The otherwise idyllic area of Tölö, in central Helsinki, was well known to Tove Jansson. She lived a large part of her life in various kinds of studio apartments. Her childhood was spent in her parents’ studio home in Katajanokka, and later the family moved to the Lallukka artist’s home in Tölö, where Tove Jansson lived for the next few decades. Shortly after the end of the war, she moved to her own studio apartment at Ullanlinnankatu 1, which she first rented and later had the opportunity to buy. For a young artist, her own space was necessary, but for a (homosexual) woman it was especially important. In a diary entry from 1944, Tove writes about the war-torn attic apartment:
The first time I entered the new studio, there was an alarm and the artillery gave me a salute. I stood still and just watched, and was happy. The wind blew through broken window frames and collapsed stove pipes, and under the cracks in the walls lay large piles of mortar. Twelve windows looked out onto the light and it was high as in a church. I put the easel in the middle of the floor and felt complete happiness.
The years during the war were a, mostly, productive period for the artist Tove Jansson, and she can be considered to have had her breakthrough, as a visual artist, during these years. But the war years were also a difficult time. Family members were called up for military service, there was a shortage of materials, and a threatening atmosphere was constantly present in everyday life. Paul Gravett writes (in Illustratören Tove Jansson, 2022):
In the winter of 1939, when the older of her two brothers was in the army, the war made her completely lose faith in her painting: “it felt totally unnecessary to try to make pictures.“ Jansson, who was 25 years old at the time, could not bring herself to react to the Soviet Union’s first bombing of Finland, which was officially pro-German at the time, with anything other than a doom-saturated, monochrome watercolour depicting a scene of civilians fleeing along a street, all the colour is dissolved except for a red light showing the location of the bomb shelter.
Art, however, eventually offered a counterbalance to the surrounding reality and political tensions. To counteract her initial artistic block, she began writing a fairy tale about a remarkable character, which was eventually named: Moomin. She only finished half the story, however, before she had to put it aside to help support her family and friends to survive. However, when her brother Per Olov (1920 – 2019) was home on leave, in the spring of 1944, the desire to write returned and the story was finally brought to completion, in the new studio that was to be her home for many decades to come. During these years Jansson also painted landscapes from Helsinki and its surroundings. Most of her urban themes, like Tallbacken, were found on, what was then, the outskirts of the city.
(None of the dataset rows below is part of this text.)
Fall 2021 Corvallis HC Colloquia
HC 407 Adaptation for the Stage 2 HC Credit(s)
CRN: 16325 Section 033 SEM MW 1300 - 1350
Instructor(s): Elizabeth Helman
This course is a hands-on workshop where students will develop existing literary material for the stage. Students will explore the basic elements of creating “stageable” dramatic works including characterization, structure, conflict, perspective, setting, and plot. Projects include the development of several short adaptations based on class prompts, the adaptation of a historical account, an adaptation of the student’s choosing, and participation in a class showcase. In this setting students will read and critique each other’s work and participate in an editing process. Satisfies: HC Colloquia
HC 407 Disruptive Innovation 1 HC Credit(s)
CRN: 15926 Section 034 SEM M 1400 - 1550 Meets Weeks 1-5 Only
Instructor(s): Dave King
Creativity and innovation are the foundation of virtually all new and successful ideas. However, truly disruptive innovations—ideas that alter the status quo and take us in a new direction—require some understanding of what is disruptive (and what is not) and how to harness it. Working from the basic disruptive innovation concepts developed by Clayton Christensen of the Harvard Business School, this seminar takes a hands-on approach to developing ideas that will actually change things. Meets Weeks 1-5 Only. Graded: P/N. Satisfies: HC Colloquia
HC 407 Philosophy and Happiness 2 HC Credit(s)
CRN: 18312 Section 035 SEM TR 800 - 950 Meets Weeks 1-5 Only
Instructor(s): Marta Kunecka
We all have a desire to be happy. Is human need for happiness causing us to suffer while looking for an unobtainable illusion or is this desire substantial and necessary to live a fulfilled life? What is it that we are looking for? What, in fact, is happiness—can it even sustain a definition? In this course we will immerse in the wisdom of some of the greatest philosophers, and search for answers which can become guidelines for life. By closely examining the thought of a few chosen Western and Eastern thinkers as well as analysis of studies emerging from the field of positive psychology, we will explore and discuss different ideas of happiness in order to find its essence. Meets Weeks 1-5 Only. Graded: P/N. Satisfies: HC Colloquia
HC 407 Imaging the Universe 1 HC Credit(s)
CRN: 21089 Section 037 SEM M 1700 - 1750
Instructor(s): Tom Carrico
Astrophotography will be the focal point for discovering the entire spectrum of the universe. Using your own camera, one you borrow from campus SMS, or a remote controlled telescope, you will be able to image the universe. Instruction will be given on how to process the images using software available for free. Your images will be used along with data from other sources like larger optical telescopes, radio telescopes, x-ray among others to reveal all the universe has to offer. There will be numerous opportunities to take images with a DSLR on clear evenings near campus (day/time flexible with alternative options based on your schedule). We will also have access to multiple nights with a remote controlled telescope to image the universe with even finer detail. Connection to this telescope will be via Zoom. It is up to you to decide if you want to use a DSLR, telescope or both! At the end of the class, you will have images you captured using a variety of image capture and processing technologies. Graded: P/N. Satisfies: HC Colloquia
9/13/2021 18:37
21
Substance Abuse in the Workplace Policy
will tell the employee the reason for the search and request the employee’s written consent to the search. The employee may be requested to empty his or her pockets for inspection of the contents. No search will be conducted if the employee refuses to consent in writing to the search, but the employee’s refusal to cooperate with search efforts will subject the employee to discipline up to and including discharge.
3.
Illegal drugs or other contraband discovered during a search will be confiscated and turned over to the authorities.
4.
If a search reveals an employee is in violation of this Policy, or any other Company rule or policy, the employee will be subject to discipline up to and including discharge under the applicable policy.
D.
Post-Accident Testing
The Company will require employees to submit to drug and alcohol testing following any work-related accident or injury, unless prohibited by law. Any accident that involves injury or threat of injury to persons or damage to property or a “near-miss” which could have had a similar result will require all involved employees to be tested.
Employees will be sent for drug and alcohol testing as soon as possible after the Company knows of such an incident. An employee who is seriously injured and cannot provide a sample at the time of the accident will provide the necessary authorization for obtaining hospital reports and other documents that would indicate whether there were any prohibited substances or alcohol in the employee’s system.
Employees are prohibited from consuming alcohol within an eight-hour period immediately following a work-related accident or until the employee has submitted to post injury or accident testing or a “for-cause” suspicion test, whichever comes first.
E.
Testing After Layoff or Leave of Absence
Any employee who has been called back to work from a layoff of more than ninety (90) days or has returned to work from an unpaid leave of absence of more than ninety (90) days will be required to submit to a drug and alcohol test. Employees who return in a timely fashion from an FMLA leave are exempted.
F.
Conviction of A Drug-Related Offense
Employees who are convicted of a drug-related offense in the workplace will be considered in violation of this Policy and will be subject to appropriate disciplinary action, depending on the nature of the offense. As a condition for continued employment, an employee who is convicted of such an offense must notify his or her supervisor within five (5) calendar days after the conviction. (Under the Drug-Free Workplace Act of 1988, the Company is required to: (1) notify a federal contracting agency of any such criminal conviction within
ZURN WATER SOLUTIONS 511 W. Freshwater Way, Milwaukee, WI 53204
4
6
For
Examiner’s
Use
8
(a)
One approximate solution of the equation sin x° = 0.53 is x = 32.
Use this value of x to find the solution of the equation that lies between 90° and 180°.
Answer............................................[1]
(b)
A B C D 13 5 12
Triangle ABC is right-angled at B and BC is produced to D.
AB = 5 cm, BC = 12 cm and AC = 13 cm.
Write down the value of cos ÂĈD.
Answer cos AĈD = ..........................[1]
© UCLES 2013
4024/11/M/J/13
Apart from a few exceptions, there are hardly any indications in the artist’s production that indicate the presence of the war, and all the townspeople hurry up with their everyday chores, each in their own direction. According to, Jansson’s biographer, Erik Kruskopf, Tove’s art gave an idyllic and even harmonious picture of life during these difficult war years.
Provenance
Private collection, Finland (acquired in the 1950s).
By descent.
Bukowskis, Helsinki, “Helsinki Winter Sale”, 28 November 2021, lot 1348419. Firestorm (acquired at the above sale).